Your answer should be one number: the count of lines in the records that include the word "CrtYd".

[Data under study Boundary: Start]

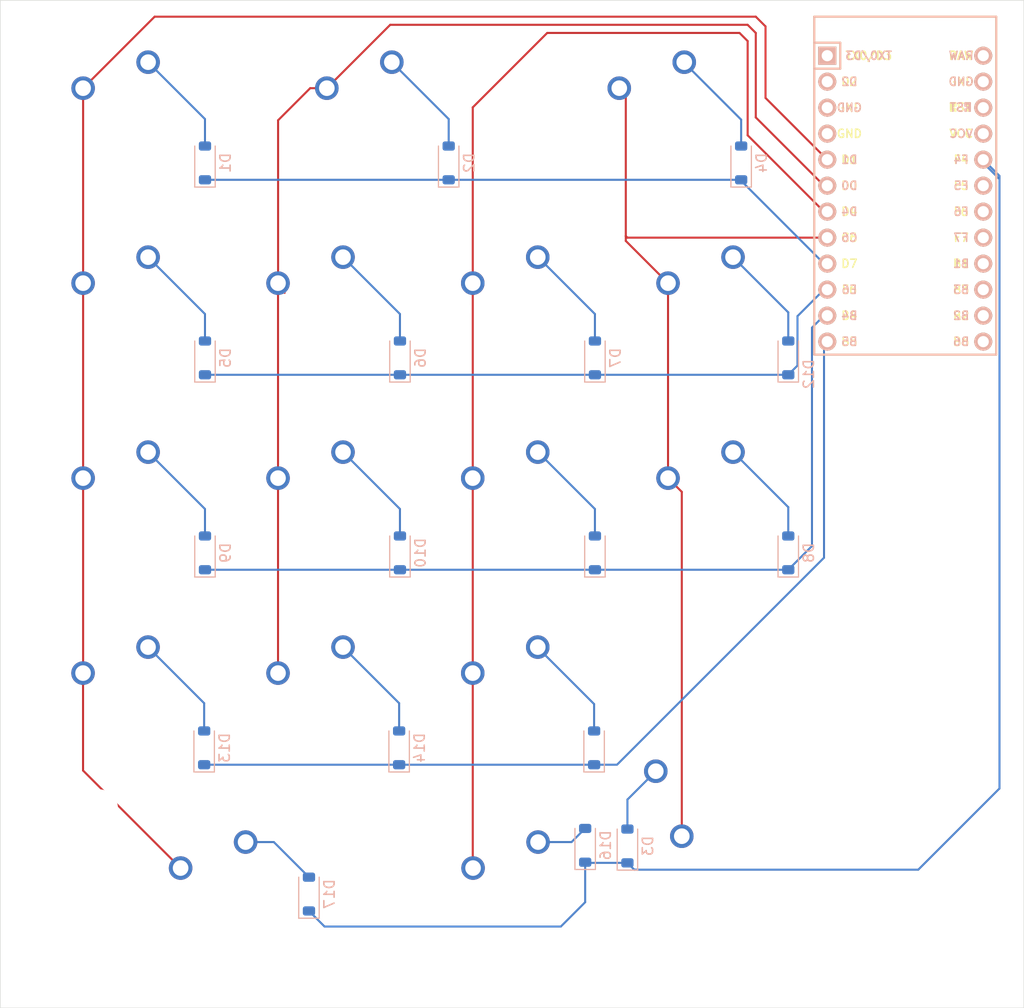
<source format=kicad_pcb>
(kicad_pcb
	(version 20240108)
	(generator "pcbnew")
	(generator_version "8.0")
	(general
		(thickness 1.6)
		(legacy_teardrops no)
	)
	(paper "A4")
	(layers
		(0 "F.Cu" signal)
		(31 "B.Cu" signal)
		(32 "B.Adhes" user "B.Adhesive")
		(33 "F.Adhes" user "F.Adhesive")
		(34 "B.Paste" user)
		(35 "F.Paste" user)
		(36 "B.SilkS" user "B.Silkscreen")
		(37 "F.SilkS" user "F.Silkscreen")
		(38 "B.Mask" user)
		(39 "F.Mask" user)
		(40 "Dwgs.User" user "User.Drawings")
		(41 "Cmts.User" user "User.Comments")
		(42 "Eco1.User" user "User.Eco1")
		(43 "Eco2.User" user "User.Eco2")
		(44 "Edge.Cuts" user)
		(45 "Margin" user)
		(46 "B.CrtYd" user "B.Courtyard")
		(47 "F.CrtYd" user "F.Courtyard")
		(48 "B.Fab" user)
		(49 "F.Fab" user)
		(50 "User.1" user)
		(51 "User.2" user)
		(52 "User.3" user)
		(53 "User.4" user)
		(54 "User.5" user)
		(55 "User.6" user)
		(56 "User.7" user)
		(57 "User.8" user)
		(58 "User.9" user)
	)
	(setup
		(pad_to_mask_clearance 0)
		(allow_soldermask_bridges_in_footprints no)
		(grid_origin 95.09125 69.85)
		(pcbplotparams
			(layerselection 0x00010fc_ffffffff)
			(plot_on_all_layers_selection 0x0000000_00000000)
			(disableapertmacros no)
			(usegerberextensions no)
			(usegerberattributes yes)
			(usegerberadvancedattributes yes)
			(creategerberjobfile yes)
			(dashed_line_dash_ratio 12.000000)
			(dashed_line_gap_ratio 3.000000)
			(svgprecision 4)
			(plotframeref no)
			(viasonmask no)
			(mode 1)
			(useauxorigin no)
			(hpglpennumber 1)
			(hpglpenspeed 20)
			(hpglpendiameter 15.000000)
			(pdf_front_fp_property_popups yes)
			(pdf_back_fp_property_popups yes)
			(dxfpolygonmode yes)
			(dxfimperialunits yes)
			(dxfusepcbnewfont yes)
			(psnegative no)
			(psa4output no)
			(plotreference yes)
			(plotvalue yes)
			(plotfptext yes)
			(plotinvisibletext no)
			(sketchpadsonfab no)
			(subtractmaskfromsilk no)
			(outputformat 1)
			(mirror no)
			(drillshape 1)
			(scaleselection 1)
			(outputdirectory "")
		)
	)
	(net 0 "")
	(net 1 "Net-(D1-A)")
	(net 2 "Net-(D2-A)")
	(net 3 "Net-(D4-A)")
	(net 4 "Net-(D5-A)")
	(net 5 "Net-(D6-A)")
	(net 6 "Net-(D7-A)")
	(net 7 "Net-(D9-A)")
	(net 8 "Net-(D10-A)")
	(net 9 "Net-(D12-A)")
	(net 10 "Net-(D13-A)")
	(net 11 "Net-(D14-A)")
	(net 12 "Net-(D15-A)")
	(net 13 "Net-(D11-A)")
	(net 14 "Net-(D3-A)")
	(net 15 "Net-(D16-A)")
	(net 16 "ROW1")
	(net 17 "ROW4")
	(net 18 "ROW2")
	(net 19 "ROW3")
	(net 20 "ROW5")
	(net 21 "COL1")
	(net 22 "COL2")
	(net 23 "COL4")
	(net 24 "COL3")
	(net 25 "Net-(D17-A)")
	(net 26 "unconnected-(U1-TX0{slash}PD3-Pad1)")
	(net 27 "unconnected-(U1-A0{slash}PF7-Pad17)")
	(net 28 "unconnected-(U1-A2{slash}PF5-Pad19)")
	(net 29 "unconnected-(U1-RAW-Pad24)")
	(net 30 "unconnected-(U1-RST-Pad22)")
	(net 31 "unconnected-(U1-16{slash}PB2-Pad14)")
	(net 32 "unconnected-(U1-15{slash}PB1-Pad16)")
	(net 33 "unconnected-(U1-A1{slash}PF6-Pad18)")
	(net 34 "unconnected-(U1-RX1{slash}PD2-Pad2)")
	(net 35 "unconnected-(U1-10{slash}PB6-Pad13)")
	(net 36 "unconnected-(U1-VCC-Pad21)")
	(net 37 "unconnected-(U1-14{slash}PB3-Pad15)")
	(net 38 "Net-(D8-A)")
	(net 39 "unconnected-(U1-GND-Pad3)")
	(net 40 "unconnected-(U1-GND-Pad4)")
	(net 41 "unconnected-(U1-GND-Pad23)")
	(footprint "PCM_marbastlib-mx:SW_MX_1.5u" (layer "F.Cu") (at 128.42875 79.375))
	(footprint "PCM_marbastlib-mx:SW_MX_1u" (layer "F.Cu") (at 142.68625 117.475))
	(footprint "PCM_marbastlib-mx:SW_MX_1u" (layer "F.Cu") (at 123.66 98.425))
	(footprint "PCM_marbastlib-mx:SW_MX_1u" (layer "F.Cu") (at 123.66 117.475))
	(footprint "PCM_marbastlib-mx:SW_MX_1u" (layer "F.Cu") (at 161.84 146.1125 90))
	(footprint "PCM_marbastlib-mx:SW_MX_1u" (layer "F.Cu") (at 142.71625 155.575))
	(footprint "PCM_marbastlib-mx:SW_MX_1u" (layer "F.Cu") (at 161.76625 98.425))
	(footprint "PCM_marbastlib-mx:SW_MX_1u" (layer "F.Cu") (at 104.61625 117.475))
	(footprint "PCM_marbastlib-mx:SW_MX_1u" (layer "F.Cu") (at 104.61625 98.425))
	(footprint "PCM_marbastlib-mx:SW_MX_1u" (layer "F.Cu") (at 123.66 136.525))
	(footprint "PCM_marbastlib-mx:STAB_MX_2u" (layer "F.Cu") (at 161.76 146.0525 -90))
	(footprint "PCM_marbastlib-mx:SW_MX_1u" (layer "F.Cu") (at 161.76625 117.475))
	(footprint "ScottoKeebs_MCU:Arduino_Pro_Micro" (layer "F.Cu") (at 181.13375 87.63))
	(footprint "PCM_marbastlib-mx:SW_MX_1u" (layer "F.Cu") (at 142.68625 98.425))
	(footprint "PCM_marbastlib-mx:SW_MX_1u" (layer "F.Cu") (at 104.61 136.525))
	(footprint "PCM_marbastlib-mx:SW_MX_1u" (layer "F.Cu") (at 114.14125 155.575))
	(footprint "PCM_marbastlib-mx:SW_MX_1u" (layer "F.Cu") (at 104.61625 79.375))
	(footprint "PCM_marbastlib-mx:SW_MX_1u" (layer "F.Cu") (at 142.68625 136.525))
	(footprint "PCM_marbastlib-mx:SW_MX_1.5u" (layer "F.Cu") (at 157.0025 79.375))
	(footprint "PCM_marbastlib-mx:STAB_MX_2u" (layer "F.Cu") (at 114.14125 155.575 180))
	(footprint "Diode_SMD:D_SOD-123" (layer "B.Cu") (at 169.70375 122.2375 90))
	(footprint "Diode_SMD:D_SOD-123" (layer "B.Cu") (at 136.525 84.1375 90))
	(footprint "Diode_SMD:D_SOD-123" (layer "B.Cu") (at 122.8725 155.575 90))
	(footprint "Diode_SMD:D_SOD-123" (layer "B.Cu") (at 150.8125 103.1875 90))
	(footprint "Diode_SMD:D_SOD-123" (layer "B.Cu") (at 150.7325 141.2875 90))
	(footprint "Diode_SMD:D_SOD-123" (layer "B.Cu") (at 149.86 150.8125 90))
	(footprint "Diode_SMD:D_SOD-123" (layer "B.Cu") (at 131.7625 122.2375 90))
	(footprint "Diode_SMD:D_SOD-123" (layer "B.Cu") (at 131.7625 103.1875 90))
	(footprint "Diode_SMD:D_SOD-123" (layer "B.Cu") (at 169.70375 103.1875 90))
	(footprint "Diode_SMD:D_SOD-123" (layer "B.Cu") (at 112.7125 103.1875 90))
	(footprint "Diode_SMD:D_SOD-123"
		(layer "B.Cu")
		(uuid "cfcf096c-4696-49be-972a-4b6b62c0172b")
		(at 112.7125 122.2375 90)
		(descr "SOD-123")
		(tags "SOD-123")
		(property "Reference" "D9"
			(at 0 2 -90)
			(layer "B.SilkS")
			(uuid "08099f27-6e4c-4d01-85bf-fb195e55c4fa")
			(effects
				(font
					(size 1 1)
					(thickness 0.15)
				)
				(justify mirror)
			)
		)
		(property "Value" "D_Small"
			(at 0 -2.1 -90)
			(layer "B.Fab")
			(uuid "b85d210a-e7c4-484d-8d19-ab1f2f14050e")
			(effects
				(font
					(size 1 1)
					(thickness 0.15)
				)
				(justify mirror)
			)
		)
		(property "Footprint" "Diode_SMD:D_SOD-123"
			(at 0 0 -90)
			(unlocked yes)
			(layer "B.Fab")
			(hide yes)
			(uuid "b48b0101-6597-4937-8943-c4347e9eb470")
			(effects
				(font
					(size 1.27 1.27)
				)
				(justify mirror)
			)
		)
		(property "Datasheet" ""
			(at 0 0 -90)
			(unlocked yes)
			(layer "B.Fab")
			(hide yes)
			(uuid "53dc9b41-f1d7-4421-bce9-609cdda35766")
			(effects
				(font
					(size 1.27 1.27)
				)
				(justify mirror)
			)
		)
		(property "Description" "Diode, small symbol"
			(at 0 0 -90)
			(unlocked yes)
			(layer "B.Fab")
			(hide yes)
			(uuid "cd3fab5e-5d84-4390-b979-ce26f91c7c54")
			(effects
				(font
					(size 1.27 1.27)
				)
				(justify mirror)
			)
		)
		(property "Sim.Device" "D"
			(at 0 0 -90)
			(unlocked yes)
			(layer "B.Fab")
			(hide yes)
			(uuid "be2eab5f-54a9-4f82-b82c-8a0b611419a3")
			(effects
			
... [56919 chars truncated]
</source>
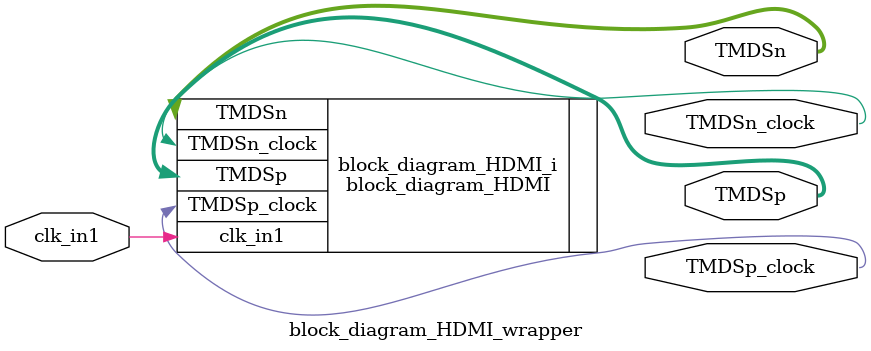
<source format=v>
`timescale 1 ps / 1 ps

module block_diagram_HDMI_wrapper
   (TMDSn,
    TMDSn_clock,
    TMDSp,
    TMDSp_clock,
    clk_in1);
  output [2:0]TMDSn;
  output TMDSn_clock;
  output [2:0]TMDSp;
  output TMDSp_clock;
  input clk_in1;

  wire [2:0]TMDSn;
  wire TMDSn_clock;
  wire [2:0]TMDSp;
  wire TMDSp_clock;
  wire clk_in1;

  block_diagram_HDMI block_diagram_HDMI_i
       (.TMDSn(TMDSn),
        .TMDSn_clock(TMDSn_clock),
        .TMDSp(TMDSp),
        .TMDSp_clock(TMDSp_clock),
        .clk_in1(clk_in1));
endmodule

</source>
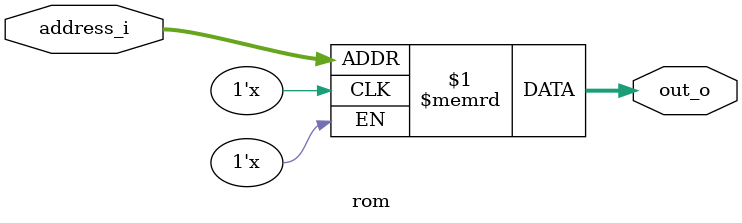
<source format=v>

module rom (address_i,  
            out_o );

  input [7:0] address_i;
  output [7:0] out_o;  
  reg [7:0] mem [0:255];
  
  //output is not clocked, always reflects current memory addresses
  assign out_o=mem[address_i];

endmodule



</source>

[Data under study Boundary: End]

== Exercise solution ==
2